*Dataset entries:*
--------------------------------
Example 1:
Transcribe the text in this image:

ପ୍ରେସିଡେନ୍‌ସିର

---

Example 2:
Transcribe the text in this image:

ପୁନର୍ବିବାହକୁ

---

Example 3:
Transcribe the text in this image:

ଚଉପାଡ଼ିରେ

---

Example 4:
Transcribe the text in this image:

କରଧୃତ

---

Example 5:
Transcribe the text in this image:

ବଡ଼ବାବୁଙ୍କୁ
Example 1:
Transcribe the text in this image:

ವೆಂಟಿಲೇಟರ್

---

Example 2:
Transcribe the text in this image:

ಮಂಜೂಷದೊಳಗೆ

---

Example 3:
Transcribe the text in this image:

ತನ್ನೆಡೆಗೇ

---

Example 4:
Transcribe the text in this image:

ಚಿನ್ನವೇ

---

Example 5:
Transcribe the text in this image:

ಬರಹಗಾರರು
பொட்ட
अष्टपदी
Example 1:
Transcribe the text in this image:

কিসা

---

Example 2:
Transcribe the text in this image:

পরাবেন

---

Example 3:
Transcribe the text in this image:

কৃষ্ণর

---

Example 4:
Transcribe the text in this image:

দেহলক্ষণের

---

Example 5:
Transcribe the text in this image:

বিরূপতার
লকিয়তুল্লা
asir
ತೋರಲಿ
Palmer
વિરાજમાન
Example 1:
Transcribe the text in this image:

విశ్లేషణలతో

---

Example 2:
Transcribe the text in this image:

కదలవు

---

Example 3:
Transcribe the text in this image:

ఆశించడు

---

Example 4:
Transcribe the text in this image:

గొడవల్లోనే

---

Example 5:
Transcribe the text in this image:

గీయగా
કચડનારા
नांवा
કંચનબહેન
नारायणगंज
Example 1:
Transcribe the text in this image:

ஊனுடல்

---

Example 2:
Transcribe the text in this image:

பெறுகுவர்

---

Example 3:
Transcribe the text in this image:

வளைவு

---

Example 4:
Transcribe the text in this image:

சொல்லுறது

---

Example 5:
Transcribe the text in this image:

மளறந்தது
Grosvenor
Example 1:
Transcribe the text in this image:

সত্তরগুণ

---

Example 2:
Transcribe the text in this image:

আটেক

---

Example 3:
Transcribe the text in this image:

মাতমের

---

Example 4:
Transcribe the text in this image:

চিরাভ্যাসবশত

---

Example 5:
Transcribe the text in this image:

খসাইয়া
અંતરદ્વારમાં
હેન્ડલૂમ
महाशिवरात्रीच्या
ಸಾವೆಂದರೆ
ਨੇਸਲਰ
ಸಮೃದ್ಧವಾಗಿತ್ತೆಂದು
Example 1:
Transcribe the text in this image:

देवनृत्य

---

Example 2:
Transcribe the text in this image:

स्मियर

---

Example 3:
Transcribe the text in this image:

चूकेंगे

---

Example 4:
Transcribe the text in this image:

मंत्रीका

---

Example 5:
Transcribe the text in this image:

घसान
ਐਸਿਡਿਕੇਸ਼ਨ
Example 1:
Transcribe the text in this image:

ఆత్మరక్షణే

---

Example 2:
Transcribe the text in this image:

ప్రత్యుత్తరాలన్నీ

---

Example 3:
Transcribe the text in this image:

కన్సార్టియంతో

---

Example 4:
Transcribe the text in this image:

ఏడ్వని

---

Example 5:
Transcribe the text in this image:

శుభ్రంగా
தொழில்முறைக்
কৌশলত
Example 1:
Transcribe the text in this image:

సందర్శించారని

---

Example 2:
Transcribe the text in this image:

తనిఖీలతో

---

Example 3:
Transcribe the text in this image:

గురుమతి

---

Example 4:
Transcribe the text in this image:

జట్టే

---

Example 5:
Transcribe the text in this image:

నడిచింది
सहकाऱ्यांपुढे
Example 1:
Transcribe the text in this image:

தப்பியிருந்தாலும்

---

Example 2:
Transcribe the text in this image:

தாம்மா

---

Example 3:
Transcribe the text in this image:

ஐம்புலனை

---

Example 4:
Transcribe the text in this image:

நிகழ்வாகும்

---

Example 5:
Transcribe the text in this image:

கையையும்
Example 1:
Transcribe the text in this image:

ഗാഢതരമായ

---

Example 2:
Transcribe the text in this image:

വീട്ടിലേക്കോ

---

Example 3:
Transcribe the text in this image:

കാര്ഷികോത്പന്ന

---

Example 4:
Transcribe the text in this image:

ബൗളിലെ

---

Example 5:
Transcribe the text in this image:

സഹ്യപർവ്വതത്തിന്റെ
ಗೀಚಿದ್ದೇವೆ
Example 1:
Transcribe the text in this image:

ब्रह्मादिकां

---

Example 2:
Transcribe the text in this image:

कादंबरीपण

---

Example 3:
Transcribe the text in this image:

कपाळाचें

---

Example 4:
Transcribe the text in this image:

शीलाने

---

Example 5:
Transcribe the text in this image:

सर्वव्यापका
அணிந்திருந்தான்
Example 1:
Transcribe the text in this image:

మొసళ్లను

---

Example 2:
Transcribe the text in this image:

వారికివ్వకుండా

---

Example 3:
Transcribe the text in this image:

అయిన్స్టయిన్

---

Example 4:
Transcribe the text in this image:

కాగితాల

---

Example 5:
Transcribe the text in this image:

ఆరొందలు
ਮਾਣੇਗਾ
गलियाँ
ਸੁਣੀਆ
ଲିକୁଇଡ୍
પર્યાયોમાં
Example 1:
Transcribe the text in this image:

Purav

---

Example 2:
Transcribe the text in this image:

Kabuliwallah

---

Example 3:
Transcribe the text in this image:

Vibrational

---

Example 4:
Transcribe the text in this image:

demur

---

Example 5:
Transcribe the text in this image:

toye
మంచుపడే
--------------------------------
*DESCRIPTION OF THE TASK:* An exact copy of every record is required.

*RESPONSE TO THE TASK:*
Example 1:
Transcribe the text in this image:

ପ୍ରେସିଡେନ୍‌ସିର

---

Example 2:
Transcribe the text in this image:

ପୁନର୍ବିବାହକୁ

---

Example 3:
Transcribe the text in this image:

ଚଉପାଡ଼ିରେ

---

Example 4:
Transcribe the text in this image:

କରଧୃତ

---

Example 5:
Transcribe the text in this image:

ବଡ଼ବାବୁଙ୍କୁ
Example 1:
Transcribe the text in this image:

ವೆಂಟಿಲೇಟರ್

---

Example 2:
Transcribe the text in this image:

ಮಂಜೂಷದೊಳಗೆ

---

Example 3:
Transcribe the text in this image:

ತನ್ನೆಡೆಗೇ

---

Example 4:
Transcribe the text in this image:

ಚಿನ್ನವೇ

---

Example 5:
Transcribe the text in this image:

ಬರಹಗಾರರು
பொட்ட
अष्टपदी
Example 1:
Transcribe the text in this image:

কিসা

---

Example 2:
Transcribe the text in this image:

পরাবেন

---

Example 3:
Transcribe the text in this image:

কৃষ্ণর

---

Example 4:
Transcribe the text in this image:

দেহলক্ষণের

---

Example 5:
Transcribe the text in this image:

বিরূপতার
লকিয়তুল্লা
asir
ತೋರಲಿ
Palmer
વિરાજમાન
Example 1:
Transcribe the text in this image:

విశ్లేషణలతో

---

Example 2:
Transcribe the text in this image:

కదలవు

---

Example 3:
Transcribe the text in this image:

ఆశించడు

---

Example 4:
Transcribe the text in this image:

గొడవల్లోనే

---

Example 5:
Transcribe the text in this image:

గీయగా
કચડનારા
नांवा
કંચનબહેન
नारायणगंज
Example 1:
Transcribe the text in this image:

ஊனுடல்

---

Example 2:
Transcribe the text in this image:

பெறுகுவர்

---

Example 3:
Transcribe the text in this image:

வளைவு

---

Example 4:
Transcribe the text in this image:

சொல்லுறது

---

Example 5:
Transcribe the text in this image:

மளறந்தது
Grosvenor
Example 1:
Transcribe the text in this image:

সত্তরগুণ

---

Example 2:
Transcribe the text in this image:

আটেক

---

Example 3:
Transcribe the text in this image:

মাতমের

---

Example 4:
Transcribe the text in this image:

চিরাভ্যাসবশত

---

Example 5:
Transcribe the text in this image:

খসাইয়া
અંતરદ્વારમાં
હેન્ડલૂમ
महाशिवरात्रीच्या
ಸಾವೆಂದರೆ
ਨੇਸਲਰ
ಸಮೃದ್ಧವಾಗಿತ್ತೆಂದು
Example 1:
Transcribe the text in this image:

देवनृत्य

---

Example 2:
Transcribe the text in this image:

स्मियर

---

Example 3:
Transcribe the text in this image:

चूकेंगे

---

Example 4:
Transcribe the text in this image:

मंत्रीका

---

Example 5:
Transcribe the text in this image:

घसान
ਐਸਿਡਿਕੇਸ਼ਨ
Example 1:
Transcribe the text in this image:

ఆత్మరక్షణే

---

Example 2:
Transcribe the text in this image:

ప్రత్యుత్తరాలన్నీ

---

Example 3:
Transcribe the text in this image:

కన్సార్టియంతో

---

Example 4:
Transcribe the text in this image:

ఏడ్వని

---

Example 5:
Transcribe the text in this image:

శుభ్రంగా
தொழில்முறைக்
কৌশলত
Example 1:
Transcribe the text in this image:

సందర్శించారని

---

Example 2:
Transcribe the text in this image:

తనిఖీలతో

---

Example 3:
Transcribe the text in this image:

గురుమతి

---

Example 4:
Transcribe the text in this image:

జట్టే

---

Example 5:
Transcribe the text in this image:

నడిచింది
सहकाऱ्यांपुढे
Example 1:
Transcribe the text in this image:

தப்பியிருந்தாலும்

---

Example 2:
Transcribe the text in this image:

தாம்மா

---

Example 3:
Transcribe the text in this image:

ஐம்புலனை

---

Example 4:
Transcribe the text in this image:

நிகழ்வாகும்

---

Example 5:
Transcribe the text in this image:

கையையும்
Example 1:
Transcribe the text in this image:

ഗാഢതരമായ

---

Example 2:
Transcribe the text in this image:

വീട്ടിലേക്കോ

---

Example 3:
Transcribe the text in this image:

കാര്ഷികോത്പന്ന

---

Example 4:
Transcribe the text in this image:

ബൗളിലെ

---

Example 5:
Transcribe the text in this image:

സഹ്യപർവ്വതത്തിന്റെ
ಗೀಚಿದ್ದೇವೆ
Example 1:
Transcribe the text in this image:

ब्रह्मादिकां

---

Example 2:
Transcribe the text in this image:

कादंबरीपण

---

Example 3:
Transcribe the text in this image:

कपाळाचें

---

Example 4:
Transcribe the text in this image:

शीलाने

---

Example 5:
Transcribe the text in this image:

सर्वव्यापका
அணிந்திருந்தான்
Example 1:
Transcribe the text in this image:

మొసళ్లను

---

Example 2:
Transcribe the text in this image:

వారికివ్వకుండా

---

Example 3:
Transcribe the text in this image:

అయిన్స్టయిన్

---

Example 4:
Transcribe the text in this image:

కాగితాల

---

Example 5:
Transcribe the text in this image:

ఆరొందలు
ਮਾਣੇਗਾ
गलियाँ
ਸੁਣੀਆ
ଲିକୁଇଡ୍
પર્યાયોમાં
Example 1:
Transcribe the text in this image:

Purav

---

Example 2:
Transcribe the text in this image:

Kabuliwallah

---

Example 3:
Transcribe the text in this image:

Vibrational

---

Example 4:
Transcribe the text in this image:

demur

---

Example 5:
Transcribe the text in this image:

toye
మంచుపడే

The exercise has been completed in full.